5 Costly Condo Insurance Mistakes Illinois Boards Make at Renewal

Did your condo association’s insurance premium jump at your last renewal? You are not alone. Across Chicago and the suburbs, carriers keep raising rates. Storms and hail drive more claims every year. On top of that, water damage from burst pipes and sewer backups is still the most common loss in our older buildings.

When those costs hit, boards often cover the gap with a special assessment. And then unit owners start asking a fair question: who was supposed to pay for this?

The answer usually comes down to one phrase in your master policy. Is it “all-in” or “bare walls”? Most board members have never been told which one their association carries. So let’s break down the difference, why it matters right now, and what your board should check before the next renewal.

What your master policy actually covers

Every condo association carries a master policy. It insures the building and the common elements. Under the Illinois Condominium Property Act, your association must insure those elements and the units for full replacement cost, and it must carry liability coverage too (765 ILCS 605/12).

But the Act does not say where the master policy stops and each owner’s policy begins. Instead, your declaration and the master policy form draw that line. And that is exactly where “all-in” versus “bare walls” comes in.

All-in coverage

An all-in policy goes the furthest. It covers the building, the common elements, and the original fixtures inside each unit. Think cabinets, flooring, and the layout as the unit was first built.
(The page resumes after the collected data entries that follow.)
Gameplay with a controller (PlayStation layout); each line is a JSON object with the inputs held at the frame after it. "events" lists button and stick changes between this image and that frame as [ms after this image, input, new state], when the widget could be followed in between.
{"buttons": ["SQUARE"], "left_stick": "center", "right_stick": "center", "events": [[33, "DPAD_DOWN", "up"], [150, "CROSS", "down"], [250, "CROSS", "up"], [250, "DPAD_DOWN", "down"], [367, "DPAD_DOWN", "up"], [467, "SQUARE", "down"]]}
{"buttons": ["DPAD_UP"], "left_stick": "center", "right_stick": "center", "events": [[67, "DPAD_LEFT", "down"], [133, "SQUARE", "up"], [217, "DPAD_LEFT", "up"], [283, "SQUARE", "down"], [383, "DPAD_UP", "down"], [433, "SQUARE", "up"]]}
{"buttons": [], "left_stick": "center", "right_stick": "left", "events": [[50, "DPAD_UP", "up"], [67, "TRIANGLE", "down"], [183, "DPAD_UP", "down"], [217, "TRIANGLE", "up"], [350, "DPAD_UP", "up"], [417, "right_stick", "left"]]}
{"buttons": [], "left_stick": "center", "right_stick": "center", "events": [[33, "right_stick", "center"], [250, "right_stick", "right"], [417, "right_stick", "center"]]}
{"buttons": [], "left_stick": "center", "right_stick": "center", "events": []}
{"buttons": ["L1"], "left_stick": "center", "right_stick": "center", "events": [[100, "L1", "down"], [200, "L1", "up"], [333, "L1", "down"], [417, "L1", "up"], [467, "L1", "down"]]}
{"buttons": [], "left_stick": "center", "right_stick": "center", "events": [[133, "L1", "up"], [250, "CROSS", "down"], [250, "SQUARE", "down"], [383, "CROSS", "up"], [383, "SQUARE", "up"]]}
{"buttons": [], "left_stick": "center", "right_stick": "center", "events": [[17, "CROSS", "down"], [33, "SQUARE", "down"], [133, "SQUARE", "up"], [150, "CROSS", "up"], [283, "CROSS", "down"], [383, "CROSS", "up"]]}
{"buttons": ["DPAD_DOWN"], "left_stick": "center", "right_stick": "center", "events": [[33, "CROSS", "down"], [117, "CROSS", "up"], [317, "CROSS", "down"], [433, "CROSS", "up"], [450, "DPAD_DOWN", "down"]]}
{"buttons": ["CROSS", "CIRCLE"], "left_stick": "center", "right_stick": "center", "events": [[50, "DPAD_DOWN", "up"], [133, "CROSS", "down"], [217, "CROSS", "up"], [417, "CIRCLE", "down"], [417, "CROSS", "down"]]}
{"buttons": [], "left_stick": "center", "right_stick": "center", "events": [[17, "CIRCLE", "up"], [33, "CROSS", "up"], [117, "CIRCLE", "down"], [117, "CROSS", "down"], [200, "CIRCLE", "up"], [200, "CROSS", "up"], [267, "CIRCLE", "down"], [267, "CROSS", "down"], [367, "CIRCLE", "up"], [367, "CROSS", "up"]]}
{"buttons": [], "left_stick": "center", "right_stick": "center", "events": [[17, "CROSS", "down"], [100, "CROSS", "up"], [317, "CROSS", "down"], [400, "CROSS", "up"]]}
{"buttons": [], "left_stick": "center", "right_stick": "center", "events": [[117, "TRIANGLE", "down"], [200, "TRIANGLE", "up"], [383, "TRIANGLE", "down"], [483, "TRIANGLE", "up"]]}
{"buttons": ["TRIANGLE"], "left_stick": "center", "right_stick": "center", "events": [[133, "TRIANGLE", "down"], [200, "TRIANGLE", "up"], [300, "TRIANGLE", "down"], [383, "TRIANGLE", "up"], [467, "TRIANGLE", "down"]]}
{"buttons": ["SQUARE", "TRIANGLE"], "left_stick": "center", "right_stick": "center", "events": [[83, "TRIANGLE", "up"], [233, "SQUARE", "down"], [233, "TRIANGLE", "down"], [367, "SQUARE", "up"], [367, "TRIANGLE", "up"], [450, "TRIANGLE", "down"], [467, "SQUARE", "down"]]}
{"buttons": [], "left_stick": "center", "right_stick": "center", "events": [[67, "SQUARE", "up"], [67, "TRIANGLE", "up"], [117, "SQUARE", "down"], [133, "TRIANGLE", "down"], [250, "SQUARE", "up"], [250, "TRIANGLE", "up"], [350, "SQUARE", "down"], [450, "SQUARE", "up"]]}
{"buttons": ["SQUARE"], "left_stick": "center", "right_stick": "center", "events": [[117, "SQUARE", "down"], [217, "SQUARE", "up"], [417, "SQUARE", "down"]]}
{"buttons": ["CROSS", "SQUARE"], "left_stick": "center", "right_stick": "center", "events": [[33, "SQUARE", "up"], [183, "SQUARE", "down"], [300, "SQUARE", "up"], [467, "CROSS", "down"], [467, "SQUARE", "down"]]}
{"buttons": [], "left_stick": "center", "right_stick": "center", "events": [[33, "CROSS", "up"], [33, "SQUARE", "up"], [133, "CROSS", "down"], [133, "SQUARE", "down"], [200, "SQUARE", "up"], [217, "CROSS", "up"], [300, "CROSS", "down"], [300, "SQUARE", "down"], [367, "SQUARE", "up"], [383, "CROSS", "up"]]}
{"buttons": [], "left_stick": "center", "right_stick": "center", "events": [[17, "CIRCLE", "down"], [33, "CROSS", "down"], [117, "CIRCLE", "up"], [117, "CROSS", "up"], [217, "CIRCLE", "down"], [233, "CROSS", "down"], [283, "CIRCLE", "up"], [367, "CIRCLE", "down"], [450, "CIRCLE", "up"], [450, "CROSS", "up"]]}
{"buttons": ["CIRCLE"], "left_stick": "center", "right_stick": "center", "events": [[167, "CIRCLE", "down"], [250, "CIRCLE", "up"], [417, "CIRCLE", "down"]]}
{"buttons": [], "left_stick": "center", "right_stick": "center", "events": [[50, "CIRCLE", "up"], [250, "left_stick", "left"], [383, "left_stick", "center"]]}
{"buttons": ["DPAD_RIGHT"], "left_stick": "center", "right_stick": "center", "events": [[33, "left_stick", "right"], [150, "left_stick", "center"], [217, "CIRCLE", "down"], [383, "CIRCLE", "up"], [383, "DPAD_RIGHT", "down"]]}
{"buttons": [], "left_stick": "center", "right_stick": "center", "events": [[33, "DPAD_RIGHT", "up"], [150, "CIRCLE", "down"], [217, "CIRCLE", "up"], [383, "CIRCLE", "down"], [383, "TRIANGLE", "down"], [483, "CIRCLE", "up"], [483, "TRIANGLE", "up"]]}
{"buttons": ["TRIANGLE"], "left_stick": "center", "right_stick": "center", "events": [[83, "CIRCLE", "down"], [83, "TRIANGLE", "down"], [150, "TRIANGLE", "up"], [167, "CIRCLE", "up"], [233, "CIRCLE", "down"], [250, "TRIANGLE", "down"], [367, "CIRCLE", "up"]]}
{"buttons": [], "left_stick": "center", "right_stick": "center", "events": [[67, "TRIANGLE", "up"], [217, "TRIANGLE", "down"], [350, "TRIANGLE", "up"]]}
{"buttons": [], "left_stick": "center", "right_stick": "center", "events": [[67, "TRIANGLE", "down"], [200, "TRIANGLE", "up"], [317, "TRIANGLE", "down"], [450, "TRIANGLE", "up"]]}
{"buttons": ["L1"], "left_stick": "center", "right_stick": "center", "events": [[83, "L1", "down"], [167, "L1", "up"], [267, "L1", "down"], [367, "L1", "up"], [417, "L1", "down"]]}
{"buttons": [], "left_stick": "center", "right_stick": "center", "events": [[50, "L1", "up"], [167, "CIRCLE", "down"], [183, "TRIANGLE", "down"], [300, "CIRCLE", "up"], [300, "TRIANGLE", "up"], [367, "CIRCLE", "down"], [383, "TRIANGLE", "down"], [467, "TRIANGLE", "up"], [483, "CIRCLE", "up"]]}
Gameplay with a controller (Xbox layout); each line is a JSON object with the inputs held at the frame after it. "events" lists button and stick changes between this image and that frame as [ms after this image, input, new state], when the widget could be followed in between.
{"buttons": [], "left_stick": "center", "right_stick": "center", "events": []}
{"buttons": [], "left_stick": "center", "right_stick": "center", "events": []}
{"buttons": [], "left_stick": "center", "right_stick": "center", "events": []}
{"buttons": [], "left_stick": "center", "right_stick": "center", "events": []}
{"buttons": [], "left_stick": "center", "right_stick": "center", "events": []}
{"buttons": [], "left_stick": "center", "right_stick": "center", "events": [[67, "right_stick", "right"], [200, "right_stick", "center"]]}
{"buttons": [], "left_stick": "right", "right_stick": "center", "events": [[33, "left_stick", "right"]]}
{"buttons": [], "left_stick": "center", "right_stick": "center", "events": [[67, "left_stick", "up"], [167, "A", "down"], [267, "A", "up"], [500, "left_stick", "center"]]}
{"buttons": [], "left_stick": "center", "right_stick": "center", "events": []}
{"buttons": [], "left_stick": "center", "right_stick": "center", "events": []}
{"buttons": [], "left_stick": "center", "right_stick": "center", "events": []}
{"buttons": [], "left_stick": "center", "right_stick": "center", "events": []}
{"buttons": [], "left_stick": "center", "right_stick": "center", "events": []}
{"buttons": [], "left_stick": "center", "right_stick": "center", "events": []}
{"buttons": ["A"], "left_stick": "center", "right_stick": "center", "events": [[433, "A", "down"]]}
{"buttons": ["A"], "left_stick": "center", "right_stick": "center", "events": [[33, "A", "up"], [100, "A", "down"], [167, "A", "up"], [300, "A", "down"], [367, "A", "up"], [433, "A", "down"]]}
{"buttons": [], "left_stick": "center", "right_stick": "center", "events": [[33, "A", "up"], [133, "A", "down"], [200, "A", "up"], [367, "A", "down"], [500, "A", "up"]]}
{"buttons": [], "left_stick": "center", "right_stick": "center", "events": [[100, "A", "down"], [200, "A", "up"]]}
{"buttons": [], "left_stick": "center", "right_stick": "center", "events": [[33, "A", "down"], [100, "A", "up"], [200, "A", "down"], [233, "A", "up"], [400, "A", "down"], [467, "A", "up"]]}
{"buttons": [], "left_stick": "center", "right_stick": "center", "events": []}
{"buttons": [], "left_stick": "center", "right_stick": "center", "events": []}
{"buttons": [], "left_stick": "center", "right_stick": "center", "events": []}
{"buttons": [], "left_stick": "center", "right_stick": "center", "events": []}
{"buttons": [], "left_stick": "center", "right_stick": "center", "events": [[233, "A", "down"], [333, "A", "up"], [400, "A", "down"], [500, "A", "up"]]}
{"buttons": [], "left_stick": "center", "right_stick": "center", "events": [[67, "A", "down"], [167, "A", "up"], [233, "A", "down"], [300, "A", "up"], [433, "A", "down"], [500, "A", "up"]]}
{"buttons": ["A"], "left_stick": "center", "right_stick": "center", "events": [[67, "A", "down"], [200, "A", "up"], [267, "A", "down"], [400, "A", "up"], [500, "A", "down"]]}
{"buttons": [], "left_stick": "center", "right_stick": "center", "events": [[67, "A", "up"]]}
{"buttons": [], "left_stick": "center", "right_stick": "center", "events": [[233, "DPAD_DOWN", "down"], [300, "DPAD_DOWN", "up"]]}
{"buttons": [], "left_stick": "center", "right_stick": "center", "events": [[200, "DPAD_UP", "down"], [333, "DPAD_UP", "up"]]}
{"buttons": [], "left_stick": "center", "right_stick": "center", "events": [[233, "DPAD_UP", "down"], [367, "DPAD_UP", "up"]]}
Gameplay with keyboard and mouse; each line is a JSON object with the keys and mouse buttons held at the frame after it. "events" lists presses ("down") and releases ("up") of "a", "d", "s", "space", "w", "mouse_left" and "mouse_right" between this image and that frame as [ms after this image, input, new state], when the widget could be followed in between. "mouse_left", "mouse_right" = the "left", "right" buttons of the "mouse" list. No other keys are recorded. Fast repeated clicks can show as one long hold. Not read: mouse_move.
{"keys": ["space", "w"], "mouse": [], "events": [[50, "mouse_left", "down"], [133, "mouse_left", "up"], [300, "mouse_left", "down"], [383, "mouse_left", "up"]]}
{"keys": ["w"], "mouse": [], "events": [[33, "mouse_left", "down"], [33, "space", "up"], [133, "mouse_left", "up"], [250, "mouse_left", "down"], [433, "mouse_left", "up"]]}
So after a covered loss, the association’s policy rebuilds most of the unit itself. Owners usually pay only for their personal belongings and any upgrades they added.

Bare walls coverage

A bare walls policy covers less. It protects the building structure and common elements, but it stops at the unfinished interior. In other words, it reaches the studs, subfloor, and ceiling, and no further.

Everything inside that shell becomes the owner’s job to insure. That means drywall, flooring, cabinets, appliances, and fixtures, all through their own HO-6 policy. As a result, the same kitchen fire can produce two very different bills, depending on which structure your association uses.

Why this leads to special assessments

Here is the part that catches boards off guard. Sometimes a loss costs more than the master policy covers. Other times it falls into a gap between the master policy and owners’ individual coverage. Either way, the shortfall does not vanish.

The association absorbs it. And under 765 ILCS 605/18, the board can then levy a special assessment to make up the difference. The gap tends to open up in a few common ways:

  • High master deductibles. Deductibles have climbed sharply. If yours is $25,000 or $50,000, a single water loss can fall entirely on the association before the policy pays a cent. Then that cost flows to owners as an assessment.
  • Bare walls coverage that owners don’t match. Suppose your association is bare walls, but an owner carries a thin HO-6 policy. Now the unrepaired interior becomes a problem for the whole building.
  • Underinsured replacement cost. Older Chicago buildings often cost far more to rebuild to current code than their limits assume. So associations come up short after a major loss.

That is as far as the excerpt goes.